Automated SQL Solver

Database-as-a-service offerings enable users to quickly create and deploy complex data processing pipelines. In practice, these pipelines often exhibit significant overlap of computation due to redundant execution of certain sub-queries. It is challenging for developers and database administrators to manually detect overlap across queries since they may be distributed across teams, organization roles, and geographic locations. We are designing EQUITAS, an automated cloud-scale tool for identifying equivalent queries to minimize computation overlap.

Non-Volatile Memory Database Management Systems

This line of research focuses on a new class of memory category non-volatile memory (NVM) technologies that blur the gap between volatile memory and durable storage. NVM supports low latency byte-addressable accesses similar to DRAM, but all writes are persistent like SSDs. There are several aspects of NVM that make existing DBMS architectures inappropriate for them. We investigate how to rearchitect the DBMS from the ground-up to take advantage of NVM.

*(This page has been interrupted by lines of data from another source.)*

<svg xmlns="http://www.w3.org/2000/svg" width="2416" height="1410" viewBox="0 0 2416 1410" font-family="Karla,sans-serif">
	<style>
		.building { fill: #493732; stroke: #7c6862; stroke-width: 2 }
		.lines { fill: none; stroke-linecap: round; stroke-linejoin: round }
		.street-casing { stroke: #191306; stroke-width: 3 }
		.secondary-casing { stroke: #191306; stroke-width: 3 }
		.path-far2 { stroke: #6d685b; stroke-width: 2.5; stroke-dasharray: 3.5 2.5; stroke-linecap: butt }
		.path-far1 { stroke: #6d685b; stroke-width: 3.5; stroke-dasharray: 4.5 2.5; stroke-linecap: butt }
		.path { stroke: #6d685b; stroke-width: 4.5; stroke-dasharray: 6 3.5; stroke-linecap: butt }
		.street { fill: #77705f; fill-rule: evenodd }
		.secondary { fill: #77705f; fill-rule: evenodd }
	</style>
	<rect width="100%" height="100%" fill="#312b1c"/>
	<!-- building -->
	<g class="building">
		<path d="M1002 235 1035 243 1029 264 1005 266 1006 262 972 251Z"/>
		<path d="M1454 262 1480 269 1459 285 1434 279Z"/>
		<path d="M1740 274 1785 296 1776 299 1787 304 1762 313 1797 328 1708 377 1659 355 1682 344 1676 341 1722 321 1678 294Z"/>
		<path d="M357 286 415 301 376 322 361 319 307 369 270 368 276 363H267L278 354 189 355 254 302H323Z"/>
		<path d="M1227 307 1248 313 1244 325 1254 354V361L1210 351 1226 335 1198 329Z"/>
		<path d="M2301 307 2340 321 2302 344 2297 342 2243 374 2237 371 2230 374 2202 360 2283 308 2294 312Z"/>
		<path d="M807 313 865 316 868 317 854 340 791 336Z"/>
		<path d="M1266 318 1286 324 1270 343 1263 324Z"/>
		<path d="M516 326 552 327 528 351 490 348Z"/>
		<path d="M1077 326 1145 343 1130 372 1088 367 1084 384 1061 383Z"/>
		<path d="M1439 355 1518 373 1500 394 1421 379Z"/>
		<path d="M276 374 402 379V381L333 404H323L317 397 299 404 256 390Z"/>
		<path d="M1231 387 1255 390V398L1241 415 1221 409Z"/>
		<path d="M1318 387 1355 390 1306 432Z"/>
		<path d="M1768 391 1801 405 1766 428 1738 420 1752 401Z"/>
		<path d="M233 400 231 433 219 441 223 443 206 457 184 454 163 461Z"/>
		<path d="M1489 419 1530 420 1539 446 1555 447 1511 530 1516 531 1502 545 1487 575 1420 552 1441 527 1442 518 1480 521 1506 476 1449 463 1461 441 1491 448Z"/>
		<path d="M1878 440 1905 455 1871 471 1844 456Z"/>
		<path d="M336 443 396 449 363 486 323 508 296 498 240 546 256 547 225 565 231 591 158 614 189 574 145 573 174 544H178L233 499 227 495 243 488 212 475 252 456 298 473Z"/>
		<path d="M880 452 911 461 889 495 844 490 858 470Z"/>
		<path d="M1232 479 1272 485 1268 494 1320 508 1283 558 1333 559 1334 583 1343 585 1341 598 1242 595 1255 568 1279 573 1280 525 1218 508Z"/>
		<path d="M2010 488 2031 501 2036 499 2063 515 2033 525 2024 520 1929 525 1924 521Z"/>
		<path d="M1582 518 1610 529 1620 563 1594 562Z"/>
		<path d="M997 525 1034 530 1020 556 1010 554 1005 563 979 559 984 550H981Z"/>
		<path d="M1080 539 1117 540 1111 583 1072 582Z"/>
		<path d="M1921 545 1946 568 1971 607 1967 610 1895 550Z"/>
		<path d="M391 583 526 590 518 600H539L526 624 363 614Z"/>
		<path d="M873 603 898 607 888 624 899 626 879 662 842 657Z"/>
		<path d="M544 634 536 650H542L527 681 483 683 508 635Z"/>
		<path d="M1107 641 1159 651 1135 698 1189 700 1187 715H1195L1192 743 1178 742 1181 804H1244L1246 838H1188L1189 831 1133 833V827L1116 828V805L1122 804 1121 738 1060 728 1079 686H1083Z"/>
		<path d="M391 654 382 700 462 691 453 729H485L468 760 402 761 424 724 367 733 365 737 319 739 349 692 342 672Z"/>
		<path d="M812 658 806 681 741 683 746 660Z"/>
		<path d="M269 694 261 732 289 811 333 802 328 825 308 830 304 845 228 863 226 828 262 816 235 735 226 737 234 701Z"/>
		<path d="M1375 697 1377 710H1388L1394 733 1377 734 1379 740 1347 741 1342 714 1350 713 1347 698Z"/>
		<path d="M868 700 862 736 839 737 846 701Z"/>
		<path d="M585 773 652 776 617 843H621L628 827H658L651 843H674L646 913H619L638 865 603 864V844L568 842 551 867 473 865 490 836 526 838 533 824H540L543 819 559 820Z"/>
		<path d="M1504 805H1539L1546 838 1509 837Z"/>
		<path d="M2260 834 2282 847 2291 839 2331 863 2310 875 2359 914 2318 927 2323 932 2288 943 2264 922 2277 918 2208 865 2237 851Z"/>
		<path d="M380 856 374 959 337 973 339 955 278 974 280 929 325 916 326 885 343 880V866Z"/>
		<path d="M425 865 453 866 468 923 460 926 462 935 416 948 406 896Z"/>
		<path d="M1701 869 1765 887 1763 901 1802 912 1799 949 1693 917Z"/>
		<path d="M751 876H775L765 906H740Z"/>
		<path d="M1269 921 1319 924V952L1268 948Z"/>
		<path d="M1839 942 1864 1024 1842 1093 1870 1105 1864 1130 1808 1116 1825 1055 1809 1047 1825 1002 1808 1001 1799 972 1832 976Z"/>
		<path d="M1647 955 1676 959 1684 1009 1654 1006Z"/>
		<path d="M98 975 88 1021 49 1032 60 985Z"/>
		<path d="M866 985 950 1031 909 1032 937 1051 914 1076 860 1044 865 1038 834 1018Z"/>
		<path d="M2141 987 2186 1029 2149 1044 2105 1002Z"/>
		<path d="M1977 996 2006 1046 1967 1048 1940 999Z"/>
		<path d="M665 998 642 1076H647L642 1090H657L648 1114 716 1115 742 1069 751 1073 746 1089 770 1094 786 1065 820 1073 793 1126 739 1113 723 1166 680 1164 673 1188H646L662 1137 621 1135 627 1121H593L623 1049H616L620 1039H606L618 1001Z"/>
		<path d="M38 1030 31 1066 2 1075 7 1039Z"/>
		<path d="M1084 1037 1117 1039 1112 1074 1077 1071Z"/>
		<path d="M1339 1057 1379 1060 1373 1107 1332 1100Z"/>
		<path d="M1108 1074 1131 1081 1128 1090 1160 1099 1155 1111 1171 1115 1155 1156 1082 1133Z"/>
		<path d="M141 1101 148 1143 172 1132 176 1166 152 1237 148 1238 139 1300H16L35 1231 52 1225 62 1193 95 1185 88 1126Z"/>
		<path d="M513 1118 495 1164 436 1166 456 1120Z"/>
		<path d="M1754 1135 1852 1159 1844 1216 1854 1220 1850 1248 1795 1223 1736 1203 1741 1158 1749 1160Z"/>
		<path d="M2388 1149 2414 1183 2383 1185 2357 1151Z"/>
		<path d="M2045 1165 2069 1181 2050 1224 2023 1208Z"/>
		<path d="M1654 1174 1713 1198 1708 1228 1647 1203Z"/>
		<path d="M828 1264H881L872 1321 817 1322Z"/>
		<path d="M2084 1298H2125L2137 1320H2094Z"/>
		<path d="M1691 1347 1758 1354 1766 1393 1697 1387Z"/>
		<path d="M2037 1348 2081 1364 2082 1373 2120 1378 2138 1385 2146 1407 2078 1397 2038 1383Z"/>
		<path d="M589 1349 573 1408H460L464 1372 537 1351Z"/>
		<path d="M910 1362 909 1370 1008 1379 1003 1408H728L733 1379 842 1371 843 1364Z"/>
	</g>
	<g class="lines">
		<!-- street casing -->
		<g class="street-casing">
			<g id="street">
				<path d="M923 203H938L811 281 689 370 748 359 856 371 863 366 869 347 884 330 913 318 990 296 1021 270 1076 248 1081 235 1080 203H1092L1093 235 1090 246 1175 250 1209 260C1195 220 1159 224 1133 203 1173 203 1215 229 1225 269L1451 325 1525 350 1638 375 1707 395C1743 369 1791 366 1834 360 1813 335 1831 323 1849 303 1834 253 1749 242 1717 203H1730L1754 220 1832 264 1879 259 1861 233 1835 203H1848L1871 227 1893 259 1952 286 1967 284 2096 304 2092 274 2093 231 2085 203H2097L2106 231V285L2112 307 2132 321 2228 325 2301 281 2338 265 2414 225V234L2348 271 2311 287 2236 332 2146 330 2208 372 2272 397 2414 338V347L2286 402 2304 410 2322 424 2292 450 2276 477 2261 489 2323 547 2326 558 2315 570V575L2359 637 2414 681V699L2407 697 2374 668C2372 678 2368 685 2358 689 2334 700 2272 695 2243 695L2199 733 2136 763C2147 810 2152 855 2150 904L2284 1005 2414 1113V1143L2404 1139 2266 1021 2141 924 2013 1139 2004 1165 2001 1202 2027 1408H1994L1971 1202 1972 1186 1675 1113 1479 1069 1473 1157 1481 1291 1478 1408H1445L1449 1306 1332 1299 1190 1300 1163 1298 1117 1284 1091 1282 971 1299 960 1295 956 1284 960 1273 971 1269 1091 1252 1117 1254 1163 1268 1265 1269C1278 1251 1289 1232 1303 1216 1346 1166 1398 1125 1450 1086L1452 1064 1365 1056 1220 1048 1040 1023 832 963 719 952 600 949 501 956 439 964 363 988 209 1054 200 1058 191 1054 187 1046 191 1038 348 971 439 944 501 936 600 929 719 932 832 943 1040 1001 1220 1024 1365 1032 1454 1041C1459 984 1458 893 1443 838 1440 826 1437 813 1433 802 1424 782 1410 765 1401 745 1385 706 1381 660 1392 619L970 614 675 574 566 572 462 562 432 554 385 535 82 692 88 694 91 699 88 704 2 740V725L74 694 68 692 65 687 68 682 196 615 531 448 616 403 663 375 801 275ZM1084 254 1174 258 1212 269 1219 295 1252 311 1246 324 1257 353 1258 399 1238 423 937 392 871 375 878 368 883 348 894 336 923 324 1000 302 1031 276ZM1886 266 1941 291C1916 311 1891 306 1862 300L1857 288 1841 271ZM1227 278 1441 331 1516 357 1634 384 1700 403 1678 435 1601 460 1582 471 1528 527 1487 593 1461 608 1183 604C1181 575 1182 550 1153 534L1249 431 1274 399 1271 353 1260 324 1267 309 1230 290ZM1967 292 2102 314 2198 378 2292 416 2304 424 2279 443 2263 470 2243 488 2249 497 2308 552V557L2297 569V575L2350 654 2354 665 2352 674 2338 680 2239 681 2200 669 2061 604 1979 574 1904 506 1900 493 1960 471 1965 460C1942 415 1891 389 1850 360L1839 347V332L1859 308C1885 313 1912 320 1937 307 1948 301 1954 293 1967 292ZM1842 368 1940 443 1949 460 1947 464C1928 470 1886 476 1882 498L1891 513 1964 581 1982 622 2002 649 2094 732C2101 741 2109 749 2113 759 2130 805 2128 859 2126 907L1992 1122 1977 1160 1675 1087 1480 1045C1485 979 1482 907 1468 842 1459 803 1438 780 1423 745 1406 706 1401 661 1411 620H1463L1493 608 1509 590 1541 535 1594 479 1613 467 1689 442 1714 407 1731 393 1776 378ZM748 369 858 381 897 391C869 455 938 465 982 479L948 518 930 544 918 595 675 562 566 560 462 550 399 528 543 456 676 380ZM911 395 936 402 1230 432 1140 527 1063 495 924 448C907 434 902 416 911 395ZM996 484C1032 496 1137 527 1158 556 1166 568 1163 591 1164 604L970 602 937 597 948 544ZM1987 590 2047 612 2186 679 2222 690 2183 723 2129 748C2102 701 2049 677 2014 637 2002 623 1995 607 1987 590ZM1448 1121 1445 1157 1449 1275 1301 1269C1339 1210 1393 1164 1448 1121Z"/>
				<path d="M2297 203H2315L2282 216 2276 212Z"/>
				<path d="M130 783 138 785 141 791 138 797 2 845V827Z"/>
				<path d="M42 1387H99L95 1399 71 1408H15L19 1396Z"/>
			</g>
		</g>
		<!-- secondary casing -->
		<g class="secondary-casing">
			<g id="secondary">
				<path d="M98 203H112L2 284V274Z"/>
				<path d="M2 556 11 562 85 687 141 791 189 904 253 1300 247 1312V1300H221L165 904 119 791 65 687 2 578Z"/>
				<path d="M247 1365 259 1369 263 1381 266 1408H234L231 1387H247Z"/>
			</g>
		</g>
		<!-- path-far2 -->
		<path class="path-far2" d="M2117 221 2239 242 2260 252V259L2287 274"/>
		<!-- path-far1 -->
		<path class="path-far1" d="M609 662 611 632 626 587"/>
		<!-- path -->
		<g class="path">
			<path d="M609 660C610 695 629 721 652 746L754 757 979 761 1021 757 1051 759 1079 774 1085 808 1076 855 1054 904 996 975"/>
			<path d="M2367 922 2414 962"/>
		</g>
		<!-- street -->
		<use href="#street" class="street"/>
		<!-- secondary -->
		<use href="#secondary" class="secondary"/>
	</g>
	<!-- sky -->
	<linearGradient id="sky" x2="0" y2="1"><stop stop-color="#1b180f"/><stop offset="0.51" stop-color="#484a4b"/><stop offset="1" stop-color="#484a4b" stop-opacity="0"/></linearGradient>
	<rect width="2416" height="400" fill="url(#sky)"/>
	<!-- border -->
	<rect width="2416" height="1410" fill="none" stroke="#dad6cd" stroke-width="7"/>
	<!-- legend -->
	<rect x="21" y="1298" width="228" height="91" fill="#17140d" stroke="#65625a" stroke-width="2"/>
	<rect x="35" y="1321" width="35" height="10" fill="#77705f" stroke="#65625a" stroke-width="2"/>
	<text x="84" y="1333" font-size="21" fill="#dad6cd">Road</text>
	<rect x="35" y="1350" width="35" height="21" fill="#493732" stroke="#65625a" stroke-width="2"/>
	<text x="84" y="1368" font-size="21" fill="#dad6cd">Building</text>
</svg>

Self-Driving Database Management Systems

We are pursuing a new research direction on designing a self-driving DBMS. Tuning modern DBMSs for a particular workload is a laborious and error-prone task due to the long and growing list of knobs that these systems expose. If the DBMS could do automatically tune itself, then it would remove many of the complications and costs involved with its deployment. Our research focuses on designing new algorithms that allow the DBMS to tune itself. We apply techniques from machine learning to tune the physical design of the database to accelerate query processing.